A defendant is entitled to effective assistance of counsel under the Sixth Amendment to the United States Constitution and Article I, § 13 of the Louisiana Constitution of 1974. State v. Karim, 19-133 (La.App. 5 Cir. 9/9/20), 302 So.3d 1200, 1204, writ denied, 20-1185 (La. 1/12/21), 308 So.3d 713; State v. Francois, 13-616 (La.App. 5 Cir. 1/31/14), 134 So.3d 42, 58, writ denied, 14-431 (La. 9/26/14), 149 So.3d 261. Under the standard for ineffective assistance of counsel set forth in Strickland v. Washington, 466 U.S. 668, 104 S.Ct. 2052, 80 L.Ed.2d 674 (1984), a conviction must be reversed if the defendant proves: (1) that counsel's performance fell below an objective standard of reasonableness under prevailing professional norms; and (2) counsel's inadequate performance prejudiced defendant to the extent that the trial was rendered unfair and the verdict suspect. Karim, supra. When a defendant claims that counsel's ineffective assistance rendered a guilty plea invalid, the Strickland analysis under the first deficiency prong remains the same, whereas under the second prejudice prong, "the defendant must show that there is a reasonable probability that, but for counsel's errors, he would not have pleaded guilty and would have insisted on going to trial." Id.; State v. Stiller, 16-659 (La.App. 5 Cir. 7/26/17), 225 So.3d 1154, 1157 (citing Hill v. Lockhart, 474 U.S. 52, 58-59, 106 S.Ct. 366, 370, 88 L.Ed.2d 203 (1985)). To prevail, the accused must overcome a strong presumption that counsel's conduct falls within the wide range of reasonable professional assistance. State v. Rivas, 17-615 (La.App. 5 Cir. 7/31/18), 251 So.3d 1228, 1233 (citing Strickland, 466 U.S. at 689, 104 S.Ct. at 2065). Any inquiry into the effectiveness of counsel must be specific to the facts of the case and must take into consideration the counsel's perspective at the time. Id. Furthermore, "[g]eneral statements and conclusory allegations will not suffice to prove a claim of ineffective assistance of counsel." State v. Fisher, 19-488 (La.App. 5 Cir. 6/24/20), 299 So.3d 1238, 1247 (citing State v. Celestine, 11-1403 (La.App. 3 Cir. 5/30/12), 91 So.3d 573, 579).
In the instant case, relator's conclusory allegation, standing alone, does not support a claim that counsel rendered ineffective assistance with respect to the plea agreement. See La. C.Cr.P. art. 930.2. Relator fails to show "that there is a reasonable probability that, but for counsel's omissions, he would not have pleaded guilty and would have insisted on going to trial." Hill v. Lockhart, supra.

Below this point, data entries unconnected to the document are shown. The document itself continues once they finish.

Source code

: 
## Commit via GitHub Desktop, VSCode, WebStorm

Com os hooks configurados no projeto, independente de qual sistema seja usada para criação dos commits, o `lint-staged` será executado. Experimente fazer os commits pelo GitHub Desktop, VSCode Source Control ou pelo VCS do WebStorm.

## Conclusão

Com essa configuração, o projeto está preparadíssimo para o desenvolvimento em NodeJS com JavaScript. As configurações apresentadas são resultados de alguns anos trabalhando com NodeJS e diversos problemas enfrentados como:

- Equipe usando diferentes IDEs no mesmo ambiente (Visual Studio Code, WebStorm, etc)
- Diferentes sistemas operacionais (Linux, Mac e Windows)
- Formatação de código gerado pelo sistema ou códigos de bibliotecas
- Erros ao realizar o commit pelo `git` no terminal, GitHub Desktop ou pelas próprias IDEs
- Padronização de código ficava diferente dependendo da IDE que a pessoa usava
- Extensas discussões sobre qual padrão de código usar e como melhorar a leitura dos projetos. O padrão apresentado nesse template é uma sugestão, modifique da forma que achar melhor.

Accordingly, this writ application is denied.
JGG
SMC
MOLAISON, J., CONCURS WITH REASONS
I agree with the panel's assessment that the relator's writ application is deficient in several respects, as outlined in the majority's disposition, and should therefore be denied. However, I would deny relief solely on the showing made and pretermit reviewing the merits of any assigned errors.